>>>>

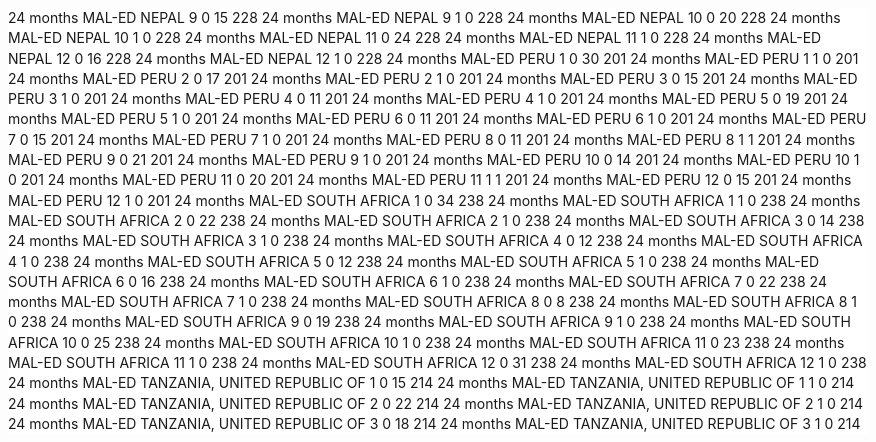 24 months   MAL-ED           NEPAL                          9                0       15     228
24 months   MAL-ED           NEPAL                          9                1        0     228
24 months   MAL-ED           NEPAL                          10               0       20     228
24 months   MAL-ED           NEPAL                          10               1        0     228
24 months   MAL-ED           NEPAL                          11               0       24     228
24 months   MAL-ED           NEPAL                          11               1        0     228
24 months   MAL-ED           NEPAL                          12               0       16     228
24 months   MAL-ED           NEPAL                          12               1        0     228
24 months   MAL-ED           PERU                           1                0       30     201
24 months   MAL-ED           PERU                           1                1        0     201
24 months   MAL-ED           PERU                           2                0       17     201
24 months   MAL-ED           PERU                           2                1        0     201
24 months   MAL-ED           PERU                           3                0       15     201
24 months   MAL-ED           PERU                           3                1        0     201
24 months   MAL-ED           PERU                           4                0       11     201
24 months   MAL-ED           PERU                           4                1        0     201
24 months   MAL-ED           PERU                           5                0       19     201
24 months   MAL-ED           PERU                           5                1        0     201
24 months   MAL-ED           PERU                           6                0       11     201
24 months   MAL-ED           PERU                           6                1        0     201
24 months   MAL-ED           PERU                           7                0       15     201
24 months   MAL-ED           PERU                           7                1        0     201
24 months   MAL-ED           PERU                           8                0       11     201
24 months   MAL-ED           PERU                           8                1        1     201
24 months   MAL-ED           PERU                           9                0       21     201
24 months   MAL-ED           PERU                           9                1        0     201
24 months   MAL-ED           PERU                           10               0       14     201
24 months   MAL-ED           PERU                           10               1        0     201
24 months   MAL-ED           PERU                           11               0       20     201
24 months   MAL-ED           PERU                           11               1        1     201
24 months   MAL-ED           PERU                           12               0       15     201
24 months   MAL-ED           PERU                           12               1        0     201
24 months   MAL-ED           SOUTH AFRICA                   1                0       34     238
24 months   MAL-ED           SOUTH AFRICA                   1                1        0     238
24 months   MAL-ED           SOUTH AFRICA                   2                0       22     238
24 months   MAL-ED           SOUTH AFRICA                   2                1        0     238
24 months   MAL-ED           SOUTH AFRICA                   3                0       14     238
24 months   MAL-ED           SOUTH AFRICA                   3                1        0     238
24 months   MAL-ED           SOUTH AFRICA                   4                0       12     238
24 months   MAL-ED           SOUTH AFRICA                   4                1        0     238
24 months   MAL-ED           SOUTH AFRICA                   5                0       12     238
24 months   MAL-ED           SOUTH AFRICA                   5                1        0     238
24 months   MAL-ED           SOUTH AFRICA                   6                0       16     238
24 months   MAL-ED           SOUTH AFRICA                   6                1        0     238
24 months   MAL-ED           SOUTH AFRICA                   7                0       22     238
24 months   MAL-ED           SOUTH AFRICA                   7                1        0     238
24 months   MAL-ED           SOUTH AFRICA                   8                0        8     238
24 months   MAL-ED           SOUTH AFRICA                   8                1        0     238
24 months   MAL-ED           SOUTH AFRICA                   9                0       19     238
24 months   MAL-ED           SOUTH AFRICA                   9                1        0     238
24 months   MAL-ED           SOUTH AFRICA                   10               0       25     238
24 months   MAL-ED           SOUTH AFRICA                   10               1        0     238
24 months   MAL-ED           SOUTH AFRICA                   11               0       23     238
24 months   MAL-ED           SOUTH AFRICA                   11               1        0     238
24 months   MAL-ED           SOUTH AFRICA                   12               0       31     238
24 months   MAL-ED           SOUTH AFRICA                   12               1        0     238
24 months   MAL-ED           TANZANIA, UNITED REPUBLIC OF   1                0       15     214
24 months   MAL-ED           TANZANIA, UNITED REPUBLIC OF   1                1        0     214
24 months   MAL-ED           TANZANIA, UNITED REPUBLIC OF   2                0       22     214
24 months   MAL-ED           TANZANIA, UNITED REPUBLIC OF   2                1        0     214
24 months   MAL-ED           TANZANIA, UNITED REPUBLIC OF   3                0       18     214
24 months   MAL-ED           TANZANIA, UNITED REPUBLIC OF   3                1        0     214
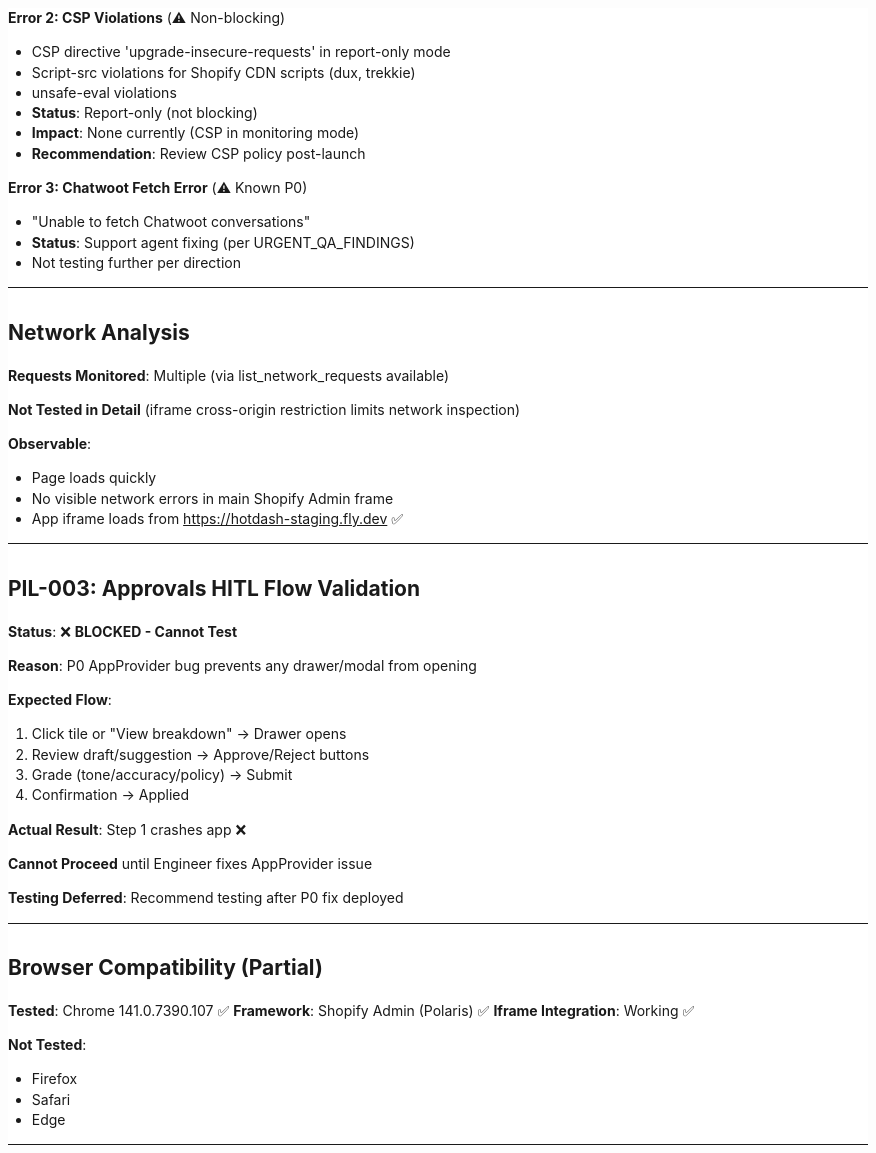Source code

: **Error 2: CSP Violations** (⚠️ Non-blocking)
- CSP directive 'upgrade-insecure-requests' in report-only mode
- Script-src violations for Shopify CDN scripts (dux, trekkie)
- unsafe-eval violations
- **Status**: Report-only (not blocking)
- **Impact**: None currently (CSP in monitoring mode)
- **Recommendation**: Review CSP policy post-launch

**Error 3: Chatwoot Fetch Error** (⚠️ Known P0)
- "Unable to fetch Chatwoot conversations"
- **Status**: Support agent fixing (per URGENT_QA_FINDINGS)
- Not testing further per direction

---

## Network Analysis

**Requests Monitored**: Multiple (via list_network_requests available)

**Not Tested in Detail** (iframe cross-origin restriction limits network inspection)

**Observable**: 
- Page loads quickly
- No visible network errors in main Shopify Admin frame
- App iframe loads from https://hotdash-staging.fly.dev ✅

---

## PIL-003: Approvals HITL Flow Validation

**Status**: ❌ **BLOCKED - Cannot Test**

**Reason**: P0 AppProvider bug prevents any drawer/modal from opening

**Expected Flow**:
1. Click tile or "View breakdown" → Drawer opens
2. Review draft/suggestion → Approve/Reject buttons
3. Grade (tone/accuracy/policy) → Submit
4. Confirmation → Applied

**Actual Result**: Step 1 crashes app ❌

**Cannot Proceed** until Engineer fixes AppProvider issue

**Testing Deferred**: Recommend testing after P0 fix deployed

---

## Browser Compatibility (Partial)

**Tested**: Chrome 141.0.7390.107 ✅
**Framework**: Shopify Admin (Polaris) ✅
**Iframe Integration**: Working ✅

**Not Tested**:
- Firefox
- Safari
- Edge

---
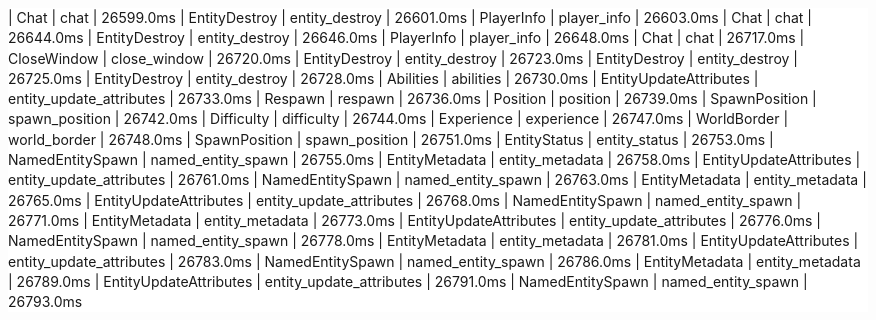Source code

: | Chat | chat | 26599.0ms
| EntityDestroy | entity_destroy | 26601.0ms
| PlayerInfo | player_info | 26603.0ms
| Chat | chat | 26644.0ms
| EntityDestroy | entity_destroy | 26646.0ms
| PlayerInfo | player_info | 26648.0ms
| Chat | chat | 26717.0ms
| CloseWindow | close_window | 26720.0ms
| EntityDestroy | entity_destroy | 26723.0ms
| EntityDestroy | entity_destroy | 26725.0ms
| EntityDestroy | entity_destroy | 26728.0ms
| Abilities | abilities | 26730.0ms
| EntityUpdateAttributes | entity_update_attributes | 26733.0ms
| Respawn | respawn | 26736.0ms
| Position | position | 26739.0ms
| SpawnPosition | spawn_position | 26742.0ms
| Difficulty | difficulty | 26744.0ms
| Experience | experience | 26747.0ms
| WorldBorder | world_border | 26748.0ms
| SpawnPosition | spawn_position | 26751.0ms
| EntityStatus | entity_status | 26753.0ms
| NamedEntitySpawn | named_entity_spawn | 26755.0ms
| EntityMetadata | entity_metadata | 26758.0ms
| EntityUpdateAttributes | entity_update_attributes | 26761.0ms
| NamedEntitySpawn | named_entity_spawn | 26763.0ms
| EntityMetadata | entity_metadata | 26765.0ms
| EntityUpdateAttributes | entity_update_attributes | 26768.0ms
| NamedEntitySpawn | named_entity_spawn | 26771.0ms
| EntityMetadata | entity_metadata | 26773.0ms
| EntityUpdateAttributes | entity_update_attributes | 26776.0ms
| NamedEntitySpawn | named_entity_spawn | 26778.0ms
| EntityMetadata | entity_metadata | 26781.0ms
| EntityUpdateAttributes | entity_update_attributes | 26783.0ms
| NamedEntitySpawn | named_entity_spawn | 26786.0ms
| EntityMetadata | entity_metadata | 26789.0ms
| EntityUpdateAttributes | entity_update_attributes | 26791.0ms
| NamedEntitySpawn | named_entity_spawn | 26793.0ms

<<<<

# WHAT THE TASK REQUIRES
Within the entries above, report how many lines include "NamedEntitySpawn", and keep the answer to the number.

# SOLUTION TO THE EXERCISE
6